Ce nouveau type de vie a vu l’introduction du système de “Conseils de bandes/tribus” issu de l’Indian Act ou Loi sur les Indiens, les tribunaux criminels canadiens (NdT: l’équivalent des cours d’assises en France) et le système des cours de justice. La Gendarmerie Royale du Canada (NdT: la GRC ou police montée canadienne) et les écoles missionnaires…

En conséquence, les relations de type traditionnel furent abandonnées tandis que la manipulation, la corruption, le mensonge et l’exercice de la force devinrent les outils principaux de l’objectif de contrôle social et politique. Le circuit des tribunaux ainsi que la GRC ont aussi contribué à la dissolution des structures sociales traditionnelles. Spécifiquement, ils amenuisèrent le rôle des anciens (et conseils d’anciens) en tant qu’arbitres des conflits et changèrent la compréhension des gens sur le système de justice passant d’un système de concept restaurateur (de paix et de confiance) à un système coercitif et punitif. Les écoles missionnaires (NdT: gérées par les églises catholique, anglicane, unifiée du Canada) promurent et normalisèrent la violence sexuelle et les abus corporels, ainsi que la langue anglaise (française au Québec) et le christianisme.

[…]

Du travail de recherche de Tanner au sein des communautés Cree de James Bay dans le nord du Québec (2009), il est possible d’identifier quatre effets spécifiques de l’imposition de l’Indian Act et de la mise des communautés sur des réserves de manière coercitive:

  • La désorientation: causée par le manque d’autogestion (NdT: qui est naturelle chez les Indiens des Amériques et de fait fans toutes les sociétés traditionnelles non étatiques parce que “refusant” l’État…) et de capacité de gestion appropriée de l’environnement bureaucratique et capitaliste imposé.
  • La perte de pouvoir: dû au passage en force des lois coloniales et des politiques des autorités gouvernementales.
  • La division: résultant de l’incapacité des gens à remplir leurs obligations traditionnelles, sociales, culturelles et spirituelles.
  • La maladie: causée par une nutrition inférieure et par la nature sédentaire de la vie sur les réserves.

[…]

Les traumatismes historiques expérimentés par les peuples indigènes dans le processus d’être extirpés de leurs terres et de la construction du régime colonial furent le fondement de leur marginalisation ; ceci constitue un autre facteur se trouvant à la racine de la crise de la dépendance (Whitebeck, Adams, Hoyt & Chen, 2004, p.99-130).

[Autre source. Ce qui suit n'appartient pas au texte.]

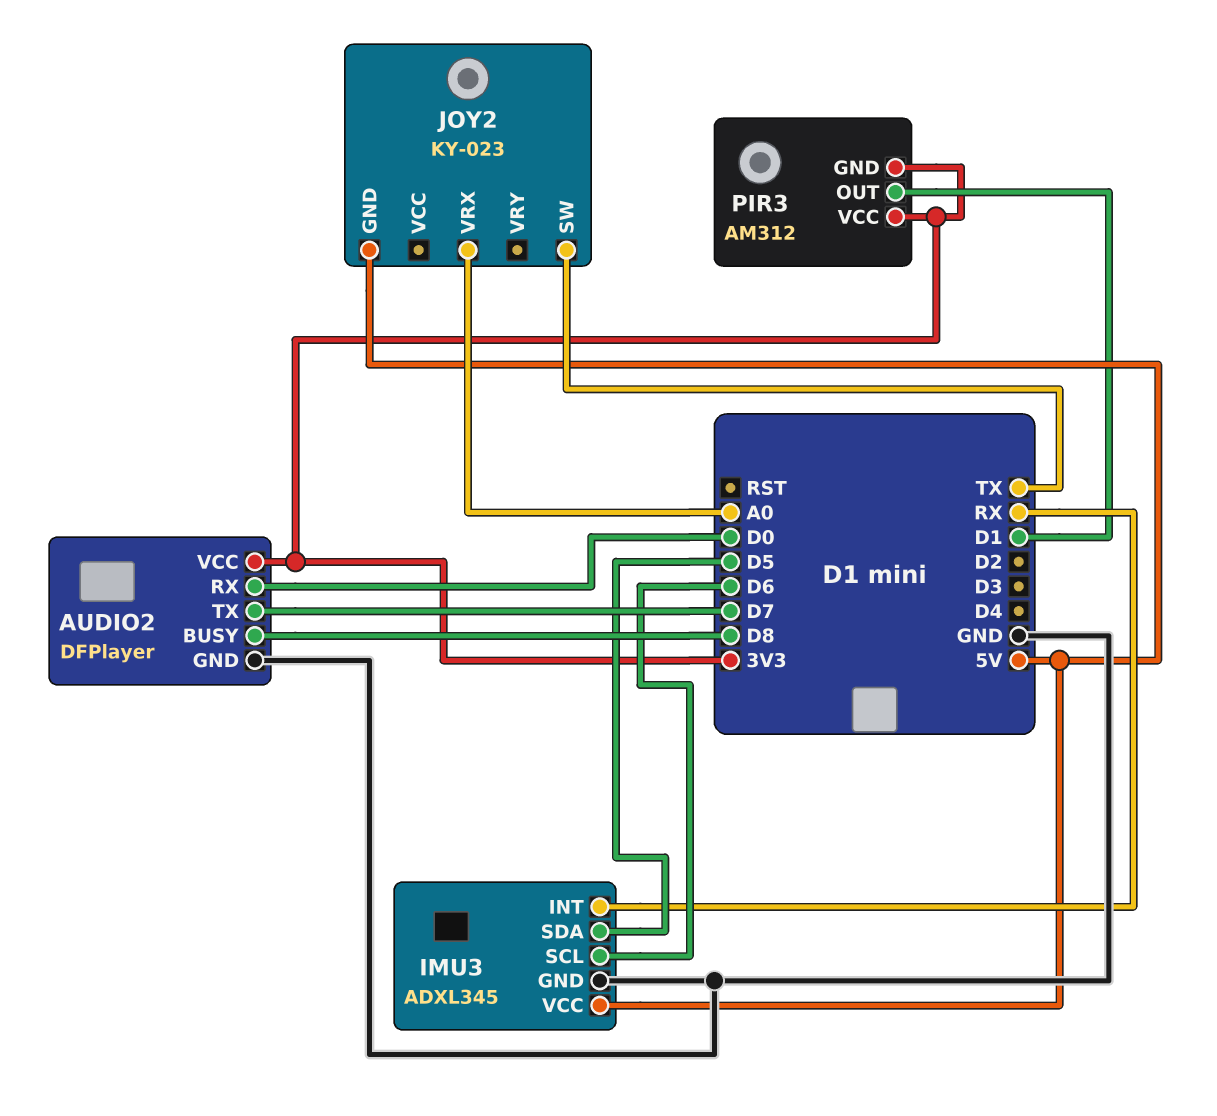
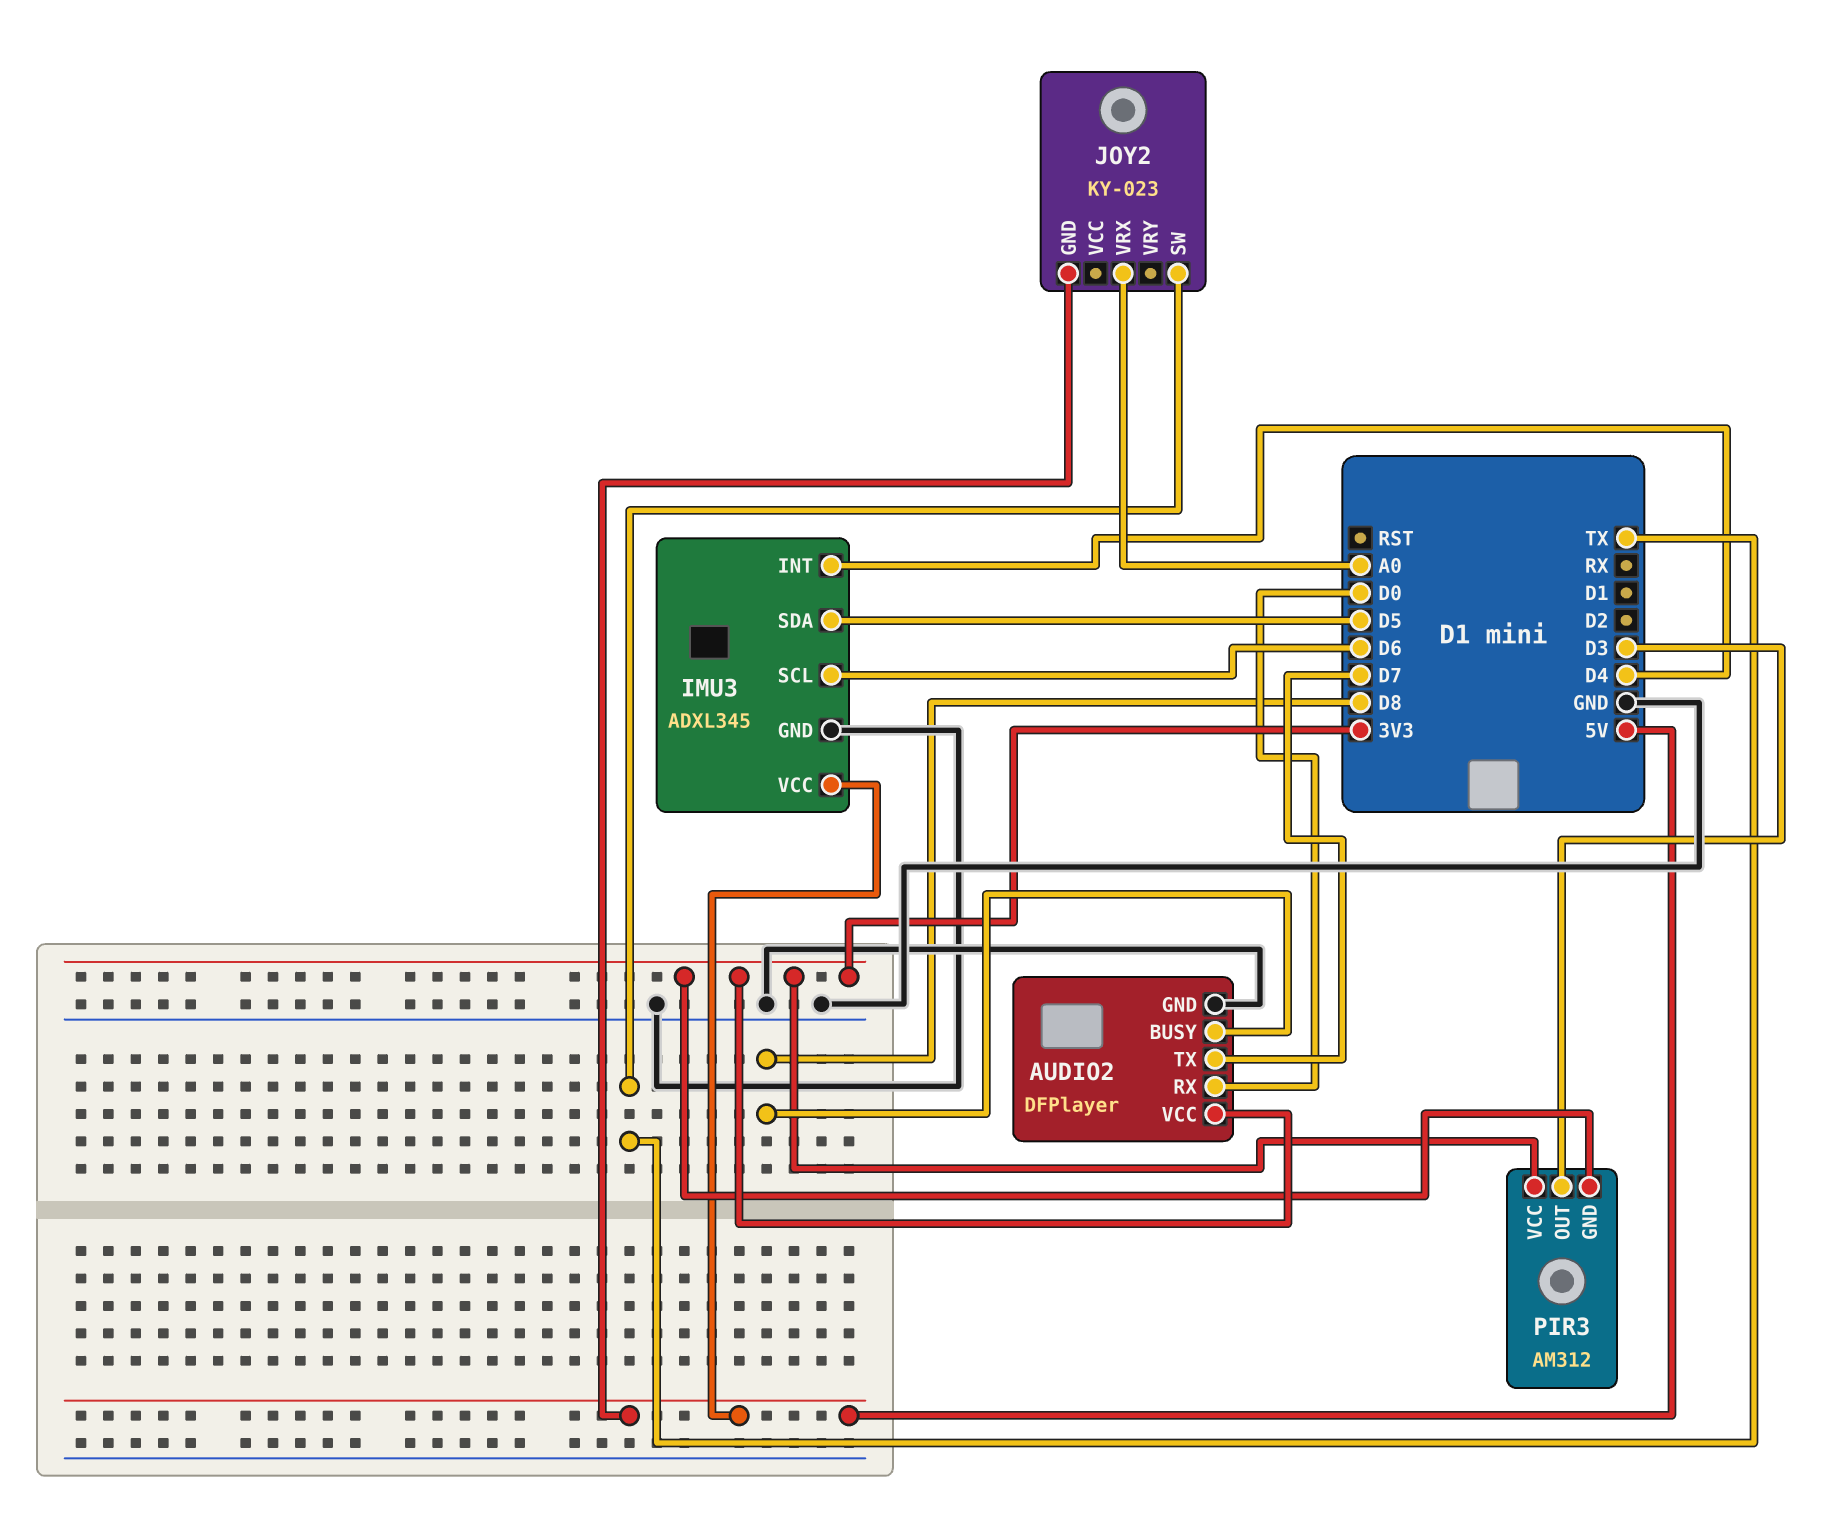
IMU3 pin INT: RX -> D4
PIR3 pin OUT: D1 -> D3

Le spectre des effets psycho-physiologiques se manifestant au sein des nations premières du Canada sont les mêmes que ceux qui ont été directement et causalement liés aux expériences d’oppression dans la recherche portant sur les survivants de l’holocauste nazi et de leurs familles. Une récente recherche indique que les effets directs et les héritages multigénérationnels de l’expérience du colonialisme ont créé des effets similaires sur les peuples des nations premières que sur les survivants de l’holocauste juif de la seconde guerre mondiale (Yellow Horse Braveheart & DeBruyn, 1998). Conceptualisé comme la source “d’un traumatisme historique non résolu”, le schéma de la colonisation au Canada comme elle fut expérimentée par les peuples indigènes possèdent trois caractéristiques identifiables:

  • Des processus de dépossession et d’oppression continus et multigénérationnels
  • Une marginalisation et assimilation systématique et violente et
  • Une déculturation forcée au profit du christianisme et une intégration forcée dans le capitalisme de marché

[…]

Ainsi de la sorte, la relation entre les premières nations et l’état canadien demeure coloniale et est pour la plupart une relation de conflit enracinée dans l’impératif pour l’état de maintenir son contrôle sur les terres indigènes et de limiter le pouvoir des nations et peuples originels…

La légitimité (l’acceptance et le soutien des institutions coloniales) est un madat des plus important pour le régime colonial. L’impératif le plus important et le plus immédiat une fois la saisie des terres accomplie, est d’assimiler les personnes indigènes qui ont survécues à l’assaut initial sur leurs existences. Sans une autonomie et identité indigène authentiques et sans fondation culturelle, il n’y a plus de stockage de mémoire ou de base intellectuelle sur laquelle se maintenir en tant que personne indigène ou en tant que communauté pour maintenir la cohésion afin de défier les régimes coloniaux continuant leurs efforts de marginalisation et de destruction du pouvoir ancestral. […]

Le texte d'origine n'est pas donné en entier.